McAnally's (The Community Pub) > Author Craft
POV Advice
Paynesgrey:
A good example of a limited but pivotal additional POV's would be Lois McMaster-Bujold's A Civil Campaign. But it's something I'd use sparingly, not shotgun-style.
the neurovore of Zur-En-Aargh:
--- Quote from: Paynesgrey on August 09, 2012, 11:23:56 AM ---A good example of a limited but pivotal additional POV's would be Lois McMaster-Bujold's A Civil Campaign. But it's something I'd use sparingly, not shotgun-style.
--- End quote ---
That book's not using one-off POVs for incidental bits, though, but multiple significant POVs. I suppose some of them are one-offs on a series scale, but I still think there's a qualitative difference there.
Paynesgrey:
--- Quote from: the neurovore of Zur-En-Aargh on August 09, 2012, 06:37:38 PM ---That book's not using one-off POVs for incidental bits, though, but multiple significant POVs. I suppose some of them are one-offs on a series scale, but I still think there's a qualitative difference there.
--- End quote ---
Ah, quite right. I was thinking of terms of POV shifts in general, not small splashes in particular. With that in mind, I'd use the small splash very, very sparingly.
Aminar:
I want to extend the discussion. Why should you use them.
The biggest reason I can think of.
Fantasy tends to have characters with amazing abilities, abilities they are so used to that the sense of awe or terror just isn't there. So throw a section in from Joe Blow's perspective where he watches the main character doing something the character sees as routine. Suddenly that routine thing is probably EPIC. Or at least that's where I need to use them.
My next project has way too many one offs though. One of the major plot points is that a series of Madrox style clones that can shapeshift(The last thing shifting allows is self cloning and it makes for a really fun villain) are running a mafia organization and somebody is hunting them. All of tyhose Madrox clones are slightly different characters, but in many ways the same. But I need to show hings from their perspective... It'll be an interesting project.
The Deposed King:
--- Quote from: Aminar on August 10, 2012, 12:32:23 AM ---I want to extend the discussion.
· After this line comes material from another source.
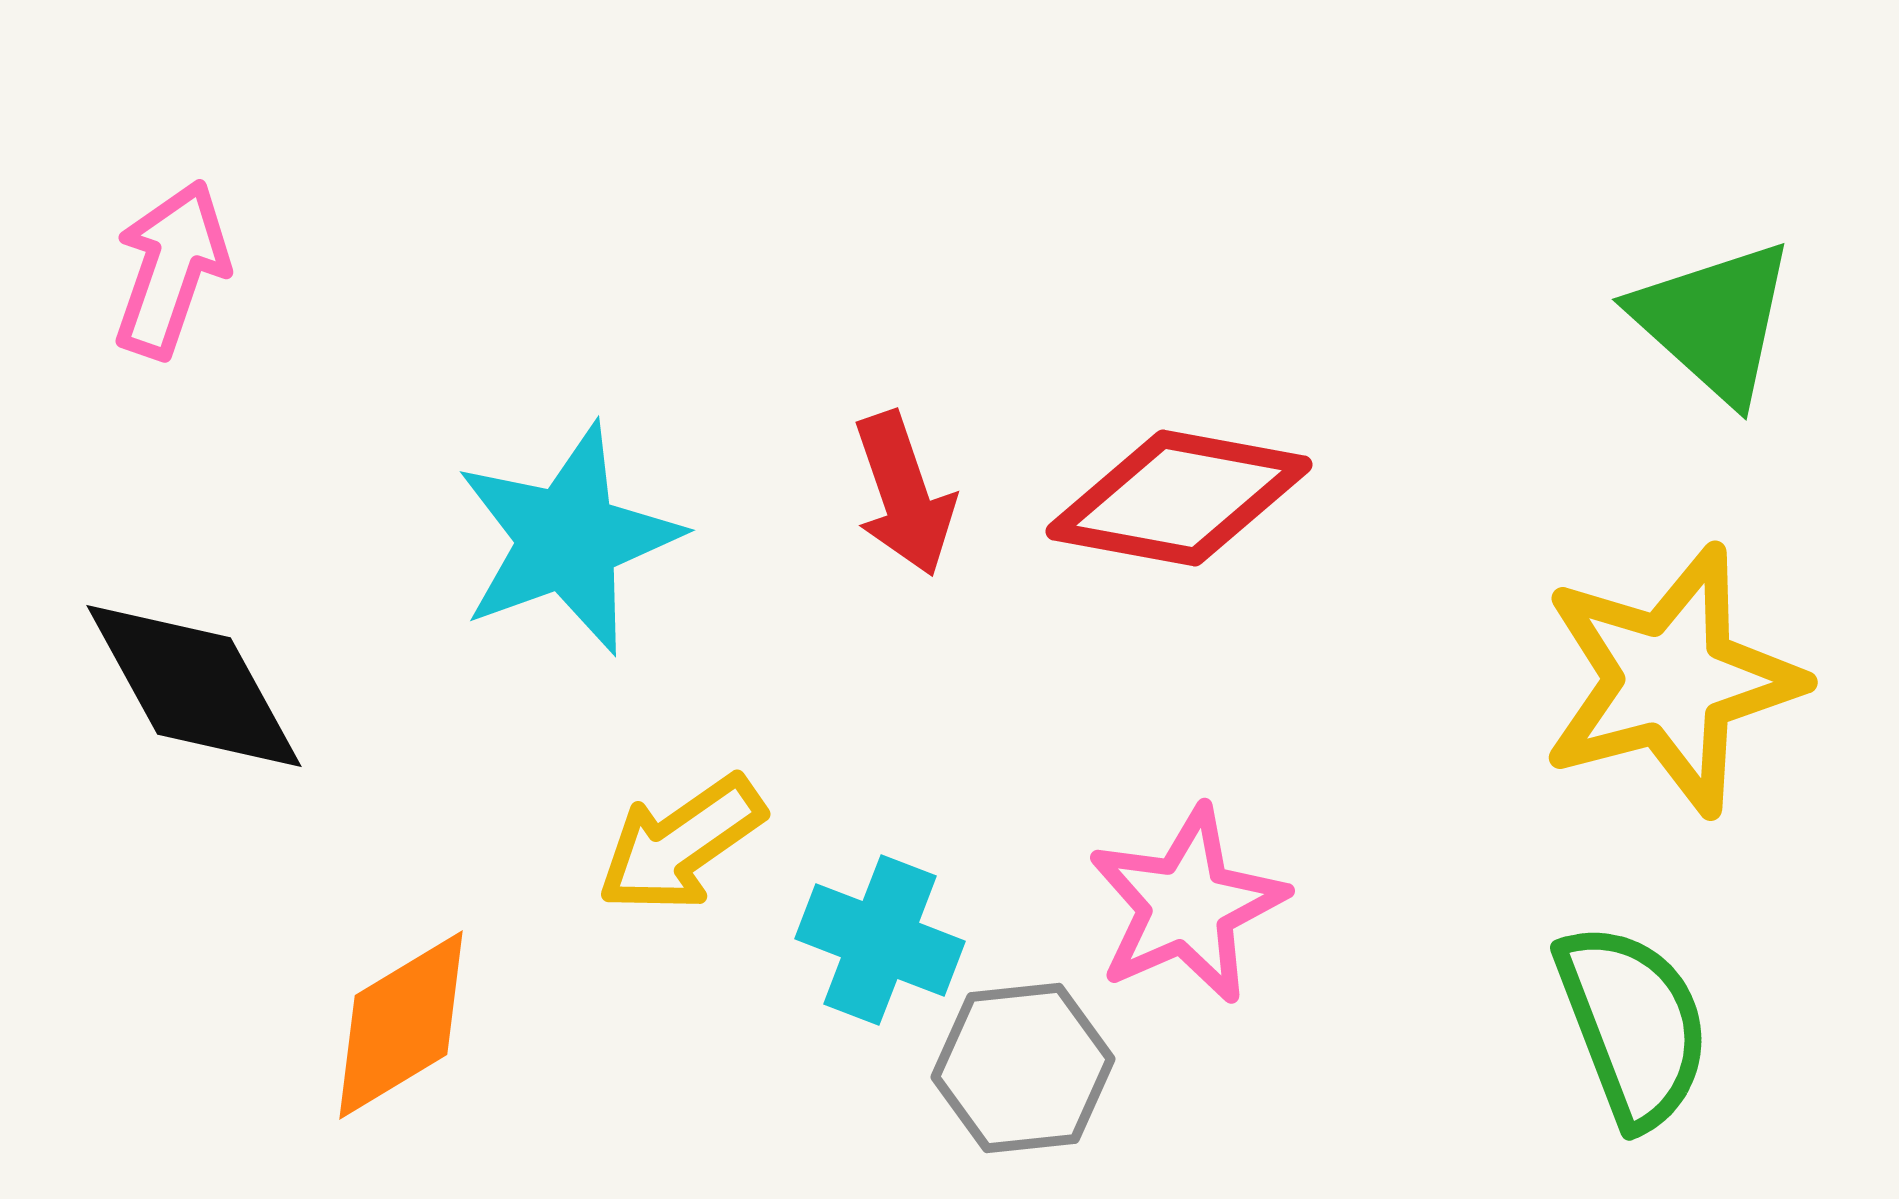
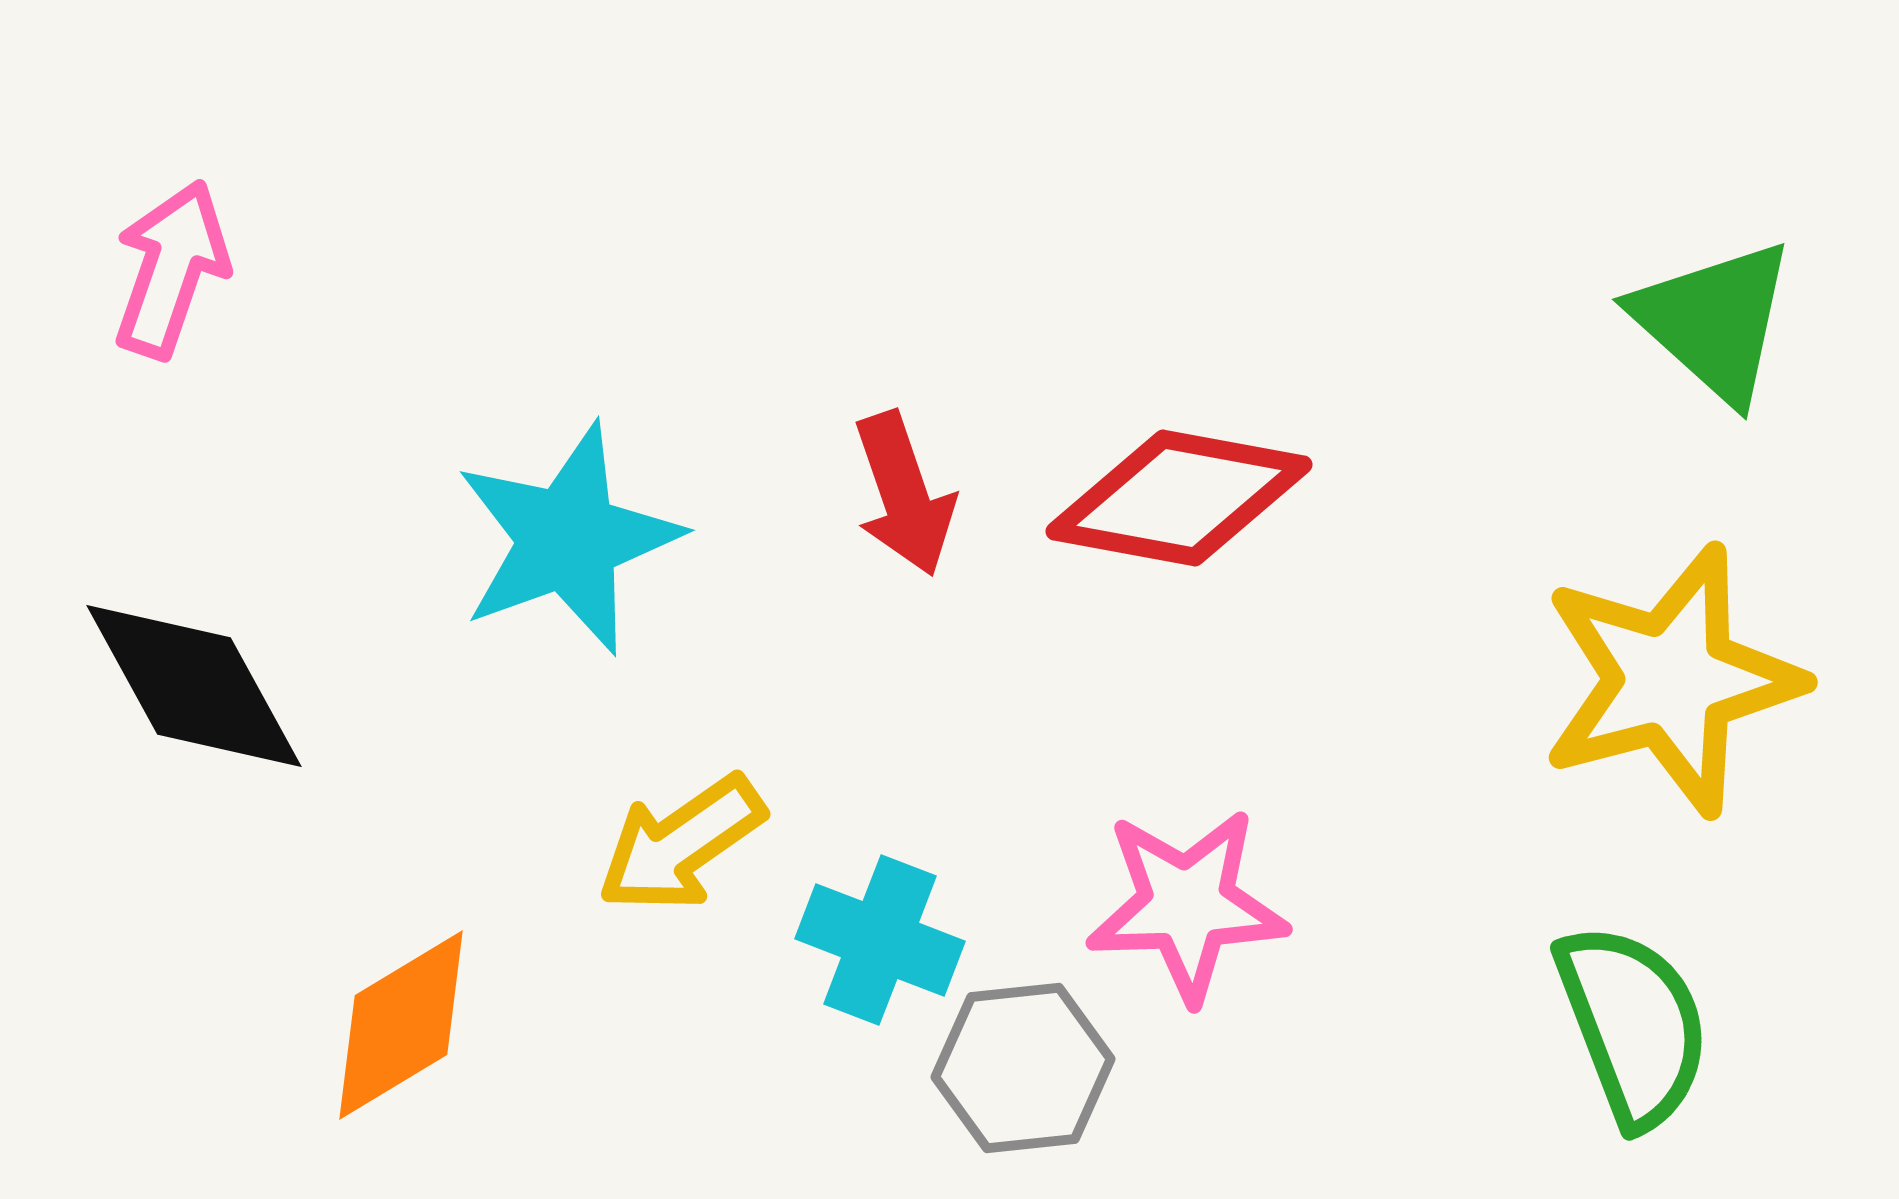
pink star: rotated 22 degrees clockwise
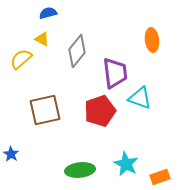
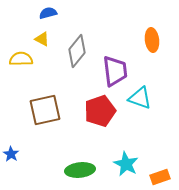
yellow semicircle: rotated 40 degrees clockwise
purple trapezoid: moved 2 px up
Why should you use them.
The biggest reason I can think of.
Fantasy tends to have characters with amazing abilities, abilities they are so used to that the sense of awe or terror just isn't there. So throw a section in from Joe Blow's perspective where he watches the main character doing something the character sees as routine. Suddenly that routine thing is probably EPIC. Or at least that's where I need to use them.
My next project has way too many one offs though. One of the major plot points is that a series of Madrox style clones that can shapeshift(The last thing shifting allows is self cloning and it makes for a really fun villain) are running a mafia organization and somebody is hunting them. All of tyhose Madrox clones are slightly different characters, but in many ways the same. But I need to show hings from their perspective... It'll be an interesting project.
--- End quote ---
I used POV characters in my first book for two reasons. One was to provide a second point of view. My first character was all 1st person, so we only got to see what he saw. It was nice to give you a little base line impression of what was happening underneath his feet.
The second? Comic relief. Preferably I'd do both. Chief Engineer Spalding was a great example. Bombasitic, informative in his whole, he listens with a scowl, nods slowly before exclaiming 'That's a bunch of space rot lads! Now you'll do it how I say!' insert sound of a plasma torch being lit up followed by a few practice swings. Then he'd go off to 'save the day', which in Spalding's estimation could be anything from getting the crew to stop 'slacking' and go preforming a few safety drills, to personally walking into a leaky reactor core with no hope of survival. To him both were vital tasks, vital you here, to the survival of the ship!
With other characters, the situations they found themselves in were interesting asides, and the conflicts might be funny but not so much the basic natures of the characters themselves. With the Chief Engineer I had a POV character who took himself so seriously it was comic relief from top to bottomus.